Me: “But I might need that on the plane.”

TSA lady: “What for?”

Me: “Um, never mind.”

And away went the lube, and my dreams of joining the Mile-High Club. Well, at least without some major chafing.


Edit Your Comment

  1. Kutabare says:

    Without KY?

    How about with a custom-fit bed, brand new sheets and a complimentary bottle of Champagne?

  2. Bluefreak says:

    You should have some more fun with this and file a claim to get reimbursed for the KY that was inappropriately taken from you. Check out for details on how to file a claim.

    My motto: Make bureaucracy work for you!

  3. Antediluvian says:

    Okay, here’s an issue: the “TSA Lady” has got to be wrong when she says you’re only supposed to take things you might need on the plane. According to the list, “cigar cutters” are allowed. The list says “umbrellas” are allowed. Anyone ever see anyone use either of those on a plane lately?

  4. Antediluvian says:

    Possible script: “Personal lubricant” is allowed, per the TSA web site.

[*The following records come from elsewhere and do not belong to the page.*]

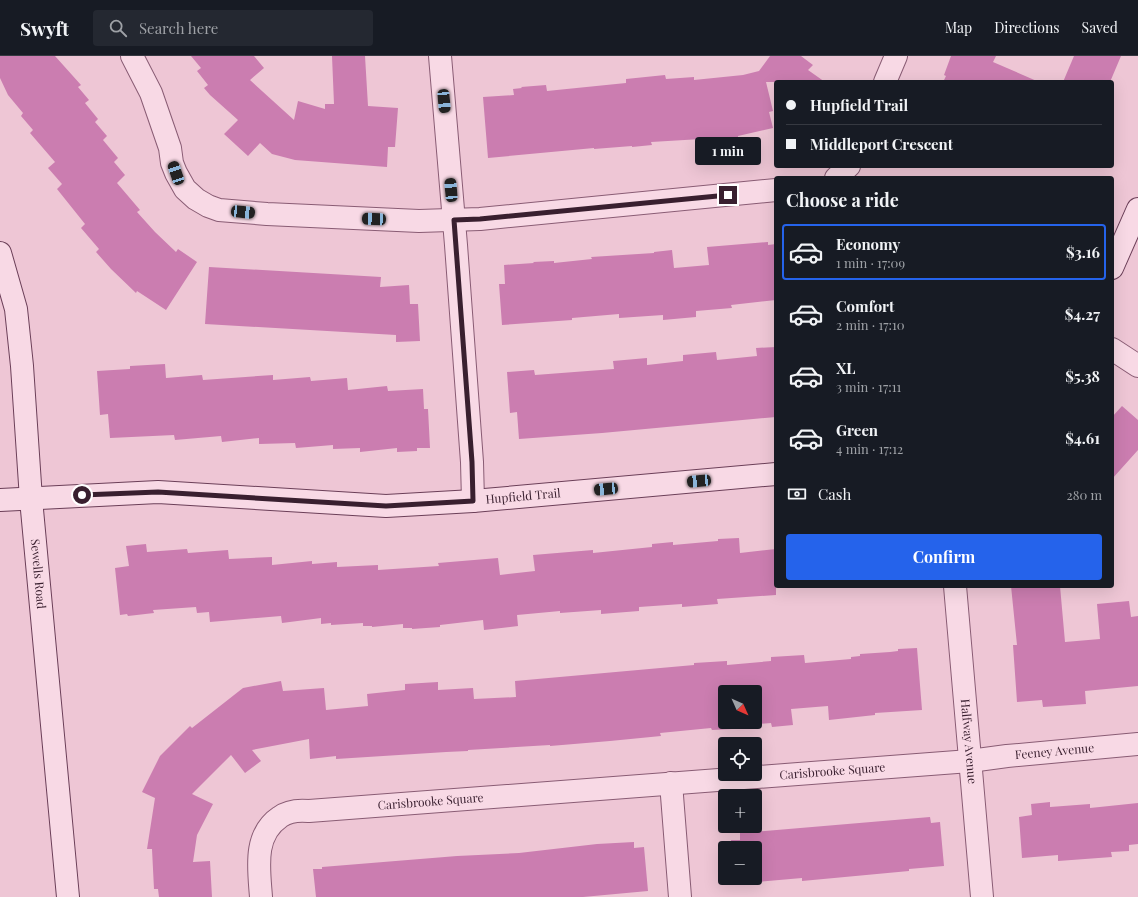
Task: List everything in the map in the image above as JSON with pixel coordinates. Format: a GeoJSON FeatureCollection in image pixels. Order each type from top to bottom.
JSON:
{"type":"FeatureCollection","features":[{"type":"Feature","properties":{"kind":"street"},"geometry":{"type":"LineString","coordinates":[[132,56],[151,93],[170,148],[172,163],[176,173],[185,189],[196,199],[218,210],[267,214],[419,221],[454,220],[480,219],[774,190]]}},
{"type":"Feature","properties":{"kind":"street"},"geometry":{"type":"LineString","coordinates":[[440,56],[472,462],[473,501]]}},
{"type":"Feature","properties":{"kind":"street"},"geometry":{"type":"LineString","coordinates":[[886,80],[896,56]]}},
{"type":"Feature","properties":{"kind":"street"},"geometry":{"type":"LineString","coordinates":[[838,176],[847,168]]}},
{"type":"Feature","properties":{"kind":"street"},"geometry":{"type":"LineString","coordinates":[[1114,263],[1138,209]]}},
{"type":"Feature","properties":{"kind":"street","name":"Sewells Road"},"geometry":{"type":"LineString","coordinates":[[0,253],[16,316],[22,366],[31,499],[68,897]]}},
{"type":"Feature","properties":{"kind":"street"},"geometry":{"type":"LineString","coordinates":[[1114,350],[1138,366]]}},
{"type":"Feature","properties":{"kind":"street","name":"Hupfield Trail"},"geometry":{"type":"LineString","coordinates":[[0,500],[158,492],[386,506],[473,501],[774,474]]}},
{"type":"Feature","properties":{"kind":"street","name":"Halfway Avenue"},"geometry":{"type":"LineString","coordinates":[[955,588],[982,897]]}},
{"type":"Feature","properties":{"kind":"street","name":"Feeney Avenue"},"geometry":{"type":"LineString","coordinates":[[970,760],[1138,744]]}},
{"type":"Feature","properties":{"kind":"street","name":"Carisbrooke Square"},"geometry":{"type":"LineString","coordinates":[[261,897],[259,866],[262,837],[273,821],[283,814],[295,811],[970,760]]}},
{"type":"Feature","properties":{"kind":"street"},"geometry":{"type":"LineString","coordinates":[[671,783],[680,897]]}},
{"type":"Feature","properties":{"kind":"building"},"geometry":{"type":"Polygon","coordinates":[[[0,56],[55,56],[81,85],[78,87],[89,100],[85,103],[98,119],[95,122],[107,136],[103,140],[118,158],[114,162],[125,175],[117,183],[140,210],[137,212],[155,232],[176,252],[178,249],[197,262],[166,310],[137,291],[136,293],[96,252],[99,249],[81,228],[85,224],[57,189],[62,184],[48,168],[55,162],[30,133],[33,130],[21,116],[23,113],[8,95],[0,78],[0,56]]]}},
{"type":"Feature","properties":{"kind":"building"},"geometry":{"type":"Polygon","coordinates":[[[191,56],[254,56],[264,68],[250,80],[294,120],[298,101],[325,109],[325,104],[334,104],[332,56],[365,56],[368,106],[398,108],[395,147],[388,147],[387,167],[295,160],[272,154],[260,143],[248,156],[224,134],[238,120],[204,88],[208,85],[197,71],[201,68],[191,56]]]}},
{"type":"Feature","properties":{"kind":"building"},"geometry":{"type":"Polygon","coordinates":[[[770,56],[801,56],[813,65],[808,70],[822,80],[774,80],[774,82],[766,82],[773,111],[769,112],[773,128],[738,136],[738,138],[651,142],[652,145],[594,148],[488,158],[483,97],[514,95],[513,89],[522,88],[521,87],[546,85],[547,91],[626,83],[626,79],[665,75],[666,79],[694,77],[694,80],[743,75],[759,71],[770,56]]]}},
{"type":"Feature","properties":{"kind":"building"},"geometry":{"type":"Polygon","coordinates":[[[951,56],[996,56],[993,62],[1034,80],[944,80],[946,76],[944,75],[951,56]]]}},
{"type":"Feature","properties":{"kind":"building"},"geometry":{"type":"Polygon","coordinates":[[[1074,56],[1121,56],[1111,80],[1064,80],[1074,56]]]}},
{"type":"Feature","properties":{"kind":"building"},"geometry":{"type":"Polygon","coordinates":[[[768,242],[768,245],[774,244],[774,300],[731,305],[732,308],[696,311],[696,317],[663,320],[663,315],[619,318],[619,314],[572,318],[572,320],[502,325],[499,284],[505,284],[504,265],[554,261],[554,263],[592,259],[591,257],[654,253],[672,250],[674,268],[709,265],[707,247],[768,242]]]}},
{"type":"Feature","properties":{"kind":"building"},"geometry":{"type":"Polygon","coordinates":[[[209,267],[381,277],[380,287],[409,285],[410,304],[418,304],[420,341],[396,342],[396,335],[205,324],[209,267]]]}},
{"type":"Feature","properties":{"kind":"building"},"geometry":{"type":"Polygon","coordinates":[[[774,347],[774,417],[519,439],[517,412],[510,413],[507,372],[534,370],[535,375],[614,369],[613,361],[647,358],[647,365],[683,361],[683,355],[716,352],[717,360],[757,356],[756,348],[774,347]]]}},
{"type":"Feature","properties":{"kind":"building"},"geometry":{"type":"Polygon","coordinates":[[[165,364],[166,378],[202,375],[203,380],[273,375],[273,380],[310,377],[311,381],[347,378],[348,390],[387,386],[388,391],[423,389],[424,409],[428,409],[430,448],[417,448],[417,451],[397,452],[397,448],[360,452],[360,448],[333,449],[333,445],[296,448],[295,443],[259,444],[259,438],[222,442],[221,436],[175,440],[174,435],[110,438],[108,414],[100,415],[97,371],[130,369],[130,366],[165,364]]]}},
{"type":"Feature","properties":{"kind":"building"},"geometry":{"type":"Polygon","coordinates":[[[1122,406],[1138,420],[1138,450],[1114,477],[1114,415],[1122,406]]]}},
{"type":"Feature","properties":{"kind":"building"},"geometry":{"type":"Polygon","coordinates":[[[739,538],[740,553],[774,549],[774,588],[776,588],[776,595],[717,599],[718,604],[682,607],[682,604],[639,607],[639,611],[601,614],[601,610],[560,613],[560,611],[517,615],[518,626],[484,630],[483,620],[440,625],[440,627],[412,629],[403,628],[403,624],[372,627],[363,626],[363,623],[331,625],[331,623],[321,624],[321,618],[282,623],[281,616],[210,622],[209,612],[197,613],[196,607],[153,610],[154,613],[128,616],[127,614],[120,615],[115,568],[129,566],[126,546],[146,544],[147,552],[187,549],[188,553],[228,550],[229,559],[272,557],[272,565],[312,561],[312,564],[337,562],[337,567],[378,565],[378,570],[439,566],[438,563],[498,558],[500,575],[535,571],[533,555],[593,550],[593,553],[652,547],[652,544],[673,542],[673,545],[718,541],[718,539],[739,538]]]}},
{"type":"Feature","properties":{"kind":"building"},"geometry":{"type":"Polygon","coordinates":[[[1011,588],[1060,588],[1065,642],[1100,639],[1097,604],[1129,601],[1131,617],[1138,616],[1138,686],[1085,691],[1086,704],[1043,707],[1042,700],[1017,702],[1013,645],[1017,645],[1011,588]]]}},
{"type":"Feature","properties":{"kind":"building"},"geometry":{"type":"Polygon","coordinates":[[[917,648],[922,710],[875,713],[875,715],[829,720],[828,706],[791,709],[793,725],[772,727],[771,723],[762,724],[762,685],[718,685],[718,729],[732,729],[712,730],[711,728],[660,733],[661,736],[550,746],[336,759],[336,756],[310,759],[309,739],[252,750],[261,761],[245,773],[231,755],[192,794],[213,804],[197,835],[193,862],[210,861],[212,897],[159,897],[158,889],[154,889],[152,849],[147,849],[155,798],[142,792],[160,756],[190,726],[192,728],[243,688],[281,681],[283,691],[324,688],[326,710],[368,706],[367,694],[405,690],[405,684],[438,682],[438,690],[473,688],[474,699],[516,697],[515,681],[694,665],[694,663],[727,661],[727,665],[771,661],[771,657],[804,655],[805,663],[851,659],[851,657],[860,656],[860,654],[898,651],[898,649],[917,648]]]}},
{"type":"Feature","properties":{"kind":"building"},"geometry":{"type":"Polygon","coordinates":[[[1050,802],[1050,807],[1090,804],[1090,808],[1138,803],[1138,844],[1129,845],[1129,851],[1111,852],[1112,857],[1058,861],[1058,855],[1022,858],[1019,817],[1032,815],[1031,804],[1050,802]]]}},
{"type":"Feature","properties":{"kind":"building"},"geometry":{"type":"Polygon","coordinates":[[[930,817],[931,823],[940,822],[944,866],[909,869],[909,871],[802,881],[802,878],[762,882],[762,841],[731,840],[740,840],[740,833],[762,833],[762,831],[930,817]]]}},
{"type":"Feature","properties":{"kind":"building"},"geometry":{"type":"Polygon","coordinates":[[[634,842],[634,848],[644,847],[648,891],[583,897],[316,897],[313,869],[322,869],[322,867],[457,856],[519,853],[597,844],[634,842]]]}},
{"type":"Feature","properties":{"kind":"route"},"geometry":{"type":"LineString","coordinates":[[82,495],[158,492],[386,506],[473,501],[472,462],[454,220],[480,219],[728,195]]}}]}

    “I need it for ‘personal reasons.'”
    “I need it for ‘personal dryness issues.'”

    Or, state loudly and proudly, “I have an irritating dryness on my scrotum that requires regular moisturizing. Here, just a moment while I unzip and I’ll show you, ma’am.”

    I suppose there are some other (non-sexual / non-sensual) uses for “personal lubricant” that I don’t know about — but if the manufacturer can “play dumb” in the advertising and packaging, then airline passengers should be able to do so to.

  5. Smoking Pope says:

    Me: “But I might need that on the plane.”

    TSA lady: “What for?”

    The correct answer: “Hot, ass thumping sex in the bathroom.”

  6. thatabbygirl says:

    I, too, tried to use the TSA rules to figure out what I could bring on the plane before a flight (my semi-illicit substance of choice: chapstick). What I found at the airport is that the TSA screeners seem to have internalized the “no liquids or gels” rule, but not the details about what is and is not allowed – so basically each screener is making up their own version of the rules.

    The TSA rules seem to imply that chapstick is ok – it’s analagous to lipstick, which is allowed, not a pot of lip gunk like carmex, which is not allowed. When the TSA screener at LAX confiscated it, though, my recitation of the rules and wild brandishing of printed TSA information was totally pointless.

    BTW, making me fly from LA to London without chapstick should be a violation of Geneva Conventions.

  7. Bluefreak says:

    I think this is the most frustrating part–even when the rules are clear, the screeners either are not aware of the rules or make up their own rules. A few suggestions:
    1) Before going to the airport, print out the most up-to-date approved/banned items list off of the TSA website. While not definitive, since the TSA loves to change the rules daily, this will at least provide some support to your argument that a specific item is permissible.
    2) If the agent still won’t let you through, ask to see their supervisor who should clarify the policy with the individual agent.
    3) If the supervisor isn’t willing to budge, your final avenue of recourse is to ask for the GSC (ground security coordinator). A GSC is an airline employee who acts as the central contact for security issues. However, the decision of the GSC is final (at least without filing a judicial action), so this is your last avenue of recourse. If the TSA agents say that the GSC is not available, then you might need to politely remind them that there must always be a GSC on duty when there is flight activity and if not, they will need to shut the security checkpoint down and purge the terminal. That usually gets their attention.